##### MATERIAL FOR THIS EXERCISE #####

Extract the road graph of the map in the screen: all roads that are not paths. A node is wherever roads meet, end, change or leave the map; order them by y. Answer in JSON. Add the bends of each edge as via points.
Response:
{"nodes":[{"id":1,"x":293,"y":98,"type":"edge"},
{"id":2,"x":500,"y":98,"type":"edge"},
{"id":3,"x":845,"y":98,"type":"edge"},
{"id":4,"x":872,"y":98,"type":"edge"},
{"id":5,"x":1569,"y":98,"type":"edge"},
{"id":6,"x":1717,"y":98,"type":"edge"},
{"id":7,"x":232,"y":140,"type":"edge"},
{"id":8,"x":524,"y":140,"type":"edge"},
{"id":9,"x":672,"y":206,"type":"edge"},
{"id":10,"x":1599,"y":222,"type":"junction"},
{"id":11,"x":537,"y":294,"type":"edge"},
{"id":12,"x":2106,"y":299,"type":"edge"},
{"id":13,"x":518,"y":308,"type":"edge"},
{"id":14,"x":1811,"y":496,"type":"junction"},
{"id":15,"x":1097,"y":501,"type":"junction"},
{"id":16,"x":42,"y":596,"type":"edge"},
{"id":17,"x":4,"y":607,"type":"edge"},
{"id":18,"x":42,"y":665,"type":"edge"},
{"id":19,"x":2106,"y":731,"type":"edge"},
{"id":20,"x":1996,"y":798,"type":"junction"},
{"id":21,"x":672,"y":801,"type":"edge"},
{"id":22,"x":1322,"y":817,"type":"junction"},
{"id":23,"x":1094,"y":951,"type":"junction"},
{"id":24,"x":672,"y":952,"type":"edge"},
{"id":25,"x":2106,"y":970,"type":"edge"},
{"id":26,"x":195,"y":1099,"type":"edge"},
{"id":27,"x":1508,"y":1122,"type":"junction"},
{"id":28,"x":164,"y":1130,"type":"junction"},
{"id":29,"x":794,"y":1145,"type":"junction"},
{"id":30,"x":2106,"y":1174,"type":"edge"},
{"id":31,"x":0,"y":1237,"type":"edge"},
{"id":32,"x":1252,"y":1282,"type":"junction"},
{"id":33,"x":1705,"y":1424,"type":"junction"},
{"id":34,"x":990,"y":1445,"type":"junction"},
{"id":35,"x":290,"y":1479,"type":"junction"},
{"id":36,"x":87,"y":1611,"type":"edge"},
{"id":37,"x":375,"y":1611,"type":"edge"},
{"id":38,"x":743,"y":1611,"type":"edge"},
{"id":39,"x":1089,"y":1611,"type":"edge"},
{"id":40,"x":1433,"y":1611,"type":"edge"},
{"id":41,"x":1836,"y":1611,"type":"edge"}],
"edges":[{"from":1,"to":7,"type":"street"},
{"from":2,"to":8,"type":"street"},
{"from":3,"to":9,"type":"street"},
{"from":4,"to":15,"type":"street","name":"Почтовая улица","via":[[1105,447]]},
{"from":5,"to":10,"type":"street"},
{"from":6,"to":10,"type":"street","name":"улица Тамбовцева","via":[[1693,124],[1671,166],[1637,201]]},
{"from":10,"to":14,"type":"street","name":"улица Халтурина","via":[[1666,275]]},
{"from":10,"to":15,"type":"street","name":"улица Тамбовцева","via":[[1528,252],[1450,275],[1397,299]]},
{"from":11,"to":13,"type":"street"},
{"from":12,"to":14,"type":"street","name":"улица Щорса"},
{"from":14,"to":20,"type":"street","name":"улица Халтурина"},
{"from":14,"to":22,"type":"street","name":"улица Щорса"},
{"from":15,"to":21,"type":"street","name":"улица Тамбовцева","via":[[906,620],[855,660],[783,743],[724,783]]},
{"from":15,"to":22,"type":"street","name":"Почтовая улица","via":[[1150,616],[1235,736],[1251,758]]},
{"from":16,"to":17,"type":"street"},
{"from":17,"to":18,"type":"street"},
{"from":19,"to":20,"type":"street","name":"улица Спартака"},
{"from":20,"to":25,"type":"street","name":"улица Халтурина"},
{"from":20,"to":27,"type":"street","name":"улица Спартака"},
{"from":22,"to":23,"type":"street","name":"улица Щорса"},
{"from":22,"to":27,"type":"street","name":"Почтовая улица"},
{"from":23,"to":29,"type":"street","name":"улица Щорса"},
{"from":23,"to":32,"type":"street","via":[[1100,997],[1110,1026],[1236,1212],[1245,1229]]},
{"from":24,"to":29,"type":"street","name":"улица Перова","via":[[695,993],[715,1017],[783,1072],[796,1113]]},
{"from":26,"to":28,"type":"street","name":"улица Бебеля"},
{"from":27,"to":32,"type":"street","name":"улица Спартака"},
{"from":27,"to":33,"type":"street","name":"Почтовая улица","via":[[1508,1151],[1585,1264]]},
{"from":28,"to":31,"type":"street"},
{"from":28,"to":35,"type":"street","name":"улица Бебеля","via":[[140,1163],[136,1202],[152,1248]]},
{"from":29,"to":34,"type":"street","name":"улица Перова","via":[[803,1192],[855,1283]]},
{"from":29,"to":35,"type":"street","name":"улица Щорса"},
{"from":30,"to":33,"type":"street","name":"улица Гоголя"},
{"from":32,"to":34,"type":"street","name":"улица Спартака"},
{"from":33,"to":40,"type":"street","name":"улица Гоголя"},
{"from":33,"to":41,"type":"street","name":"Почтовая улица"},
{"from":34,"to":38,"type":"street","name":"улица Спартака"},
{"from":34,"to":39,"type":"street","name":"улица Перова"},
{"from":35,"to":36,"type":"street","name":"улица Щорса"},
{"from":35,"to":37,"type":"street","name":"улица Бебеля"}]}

#####

* GOAL OF THE EXERCISE
When you repeat the data, keep each line exactly as given.

* PROBLEM SOLUTION
Extract the road graph of the map in the screen: all roads that are not paths. A node is wherever roads meet, end, change or leave the map; order them by y. Answer in JSON. Add the bends of each edge as via points.
Response:
{"nodes":[{"id":1,"x":293,"y":98,"type":"edge"},
{"id":2,"x":500,"y":98,"type":"edge"},
{"id":3,"x":845,"y":98,"type":"edge"},
{"id":4,"x":872,"y":98,"type":"edge"},
{"id":5,"x":1569,"y":98,"type":"edge"},
{"id":6,"x":1717,"y":98,"type":"edge"},
{"id":7,"x":232,"y":140,"type":"edge"},
{"id":8,"x":524,"y":140,"type":"edge"},
{"id":9,"x":672,"y":206,"type":"edge"},
{"id":10,"x":1599,"y":222,"type":"junction"},
{"id":11,"x":537,"y":294,"type":"edge"},
{"id":12,"x":2106,"y":299,"type":"edge"},
{"id":13,"x":518,"y":308,"type":"edge"},
{"id":14,"x":1811,"y":496,"type":"junction"},
{"id":15,"x":1097,"y":501,"type":"junction"},
{"id":16,"x":42,"y":596,"type":"edge"},
{"id":17,"x":4,"y":607,"type":"edge"},
{"id":18,"x":42,"y":665,"type":"edge"},
{"id":19,"x":2106,"y":731,"type":"edge"},
{"id":20,"x":1996,"y":798,"type":"junction"},
{"id":21,"x":672,"y":801,"type":"edge"},
{"id":22,"x":1322,"y":817,"type":"junction"},
{"id":23,"x":1094,"y":951,"type":"junction"},
{"id":24,"x":672,"y":952,"type":"edge"},
{"id":25,"x":2106,"y":970,"type":"edge"},
{"id":26,"x":195,"y":1099,"type":"edge"},
{"id":27,"x":1508,"y":1122,"type":"junction"},
{"id":28,"x":164,"y":1130,"type":"junction"},
{"id":29,"x":794,"y":1145,"type":"junction"},
{"id":30,"x":2106,"y":1174,"type":"edge"},
{"id":31,"x":0,"y":1237,"type":"edge"},
{"id":32,"x":1252,"y":1282,"type":"junction"},
{"id":33,"x":1705,"y":1424,"type":"junction"},
{"id":34,"x":990,"y":1445,"type":"junction"},
{"id":35,"x":290,"y":1479,"type":"junction"},
{"id":36,"x":87,"y":1611,"type":"edge"},
{"id":37,"x":375,"y":1611,"type":"edge"},
{"id":38,"x":743,"y":1611,"type":"edge"},
{"id":39,"x":1089,"y":1611,"type":"edge"},
{"id":40,"x":1433,"y":1611,"type":"edge"},
{"id":41,"x":1836,"y":1611,"type":"edge"}],
"edges":[{"from":1,"to":7,"type":"street"},
{"from":2,"to":8,"type":"street"},
{"from":3,"to":9,"type":"street"},
{"from":4,"to":15,"type":"street","name":"Почтовая улица","via":[[1105,447]]},
{"from":5,"to":10,"type":"street"},
{"from":6,"to":10,"type":"street","name":"улица Тамбовцева","via":[[1693,124],[1671,166],[1637,201]]},
{"from":10,"to":14,"type":"street","name":"улица Халтурина","via":[[1666,275]]},
{"from":10,"to":15,"type":"street","name":"улица Тамбовцева","via":[[1528,252],[1450,275],[1397,299]]},
{"from":11,"to":13,"type":"street"},
{"from":12,"to":14,"type":"street","name":"улица Щорса"},
{"from":14,"to":20,"type":"street","name":"улица Халтурина"},
{"from":14,"to":22,"type":"street","name":"улица Щорса"},
{"from":15,"to":21,"type":"street","name":"улица Тамбовцева","via":[[906,620],[855,660],[783,743],[724,783]]},
{"from":15,"to":22,"type":"street","name":"Почтовая улица","via":[[1150,616],[1235,736],[1251,758]]},
{"from":16,"to":17,"type":"street"},
{"from":17,"to":18,"type":"street"},
{"from":19,"to":20,"type":"street","name":"улица Спартака"},
{"from":20,"to":25,"type":"street","name":"улица Халтурина"},
{"from":20,"to":27,"type":"street","name":"улица Спартака"},
{"from":22,"to":23,"type":"street","name":"улица Щорса"},
{"from":22,"to":27,"type":"street","name":"Почтовая улица"},
{"from":23,"to":29,"type":"street","name":"улица Щорса"},
{"from":23,"to":32,"type":"street","via":[[1100,997],[1110,1026],[1236,1212],[1245,1229]]},
{"from":24,"to":29,"type":"street","name":"улица Перова","via":[[695,993],[715,1017],[783,1072],[796,1113]]},
{"from":26,"to":28,"type":"street","name":"улица Бебеля"},
{"from":27,"to":32,"type":"street","name":"улица Спартака"},
{"from":27,"to":33,"type":"street","name":"Почтовая улица","via":[[1508,1151],[1585,1264]]},
{"from":28,"to":31,"type":"street"},
{"from":28,"to":35,"type":"street","name":"улица Бебеля","via":[[140,1163],[136,1202],[152,1248]]},
{"from":29,"to":34,"type":"street","name":"улица Перова","via":[[803,1192],[855,1283]]},
{"from":29,"to":35,"type":"street","name":"улица Щорса"},
{"from":30,"to":33,"type":"street","name":"улица Гоголя"},
{"from":32,"to":34,"type":"street","name":"улица Спартака"},
{"from":33,"to":40,"type":"street","name":"улица Гоголя"},
{"from":33,"to":41,"type":"street","name":"Почтовая улица"},
{"from":34,"to":38,"type":"street","name":"улица Спартака"},
{"from":34,"to":39,"type":"street","name":"улица Перова"},
{"from":35,"to":36,"type":"street","name":"улица Щорса"},
{"from":35,"to":37,"type":"street","name":"улица Бебеля"}]}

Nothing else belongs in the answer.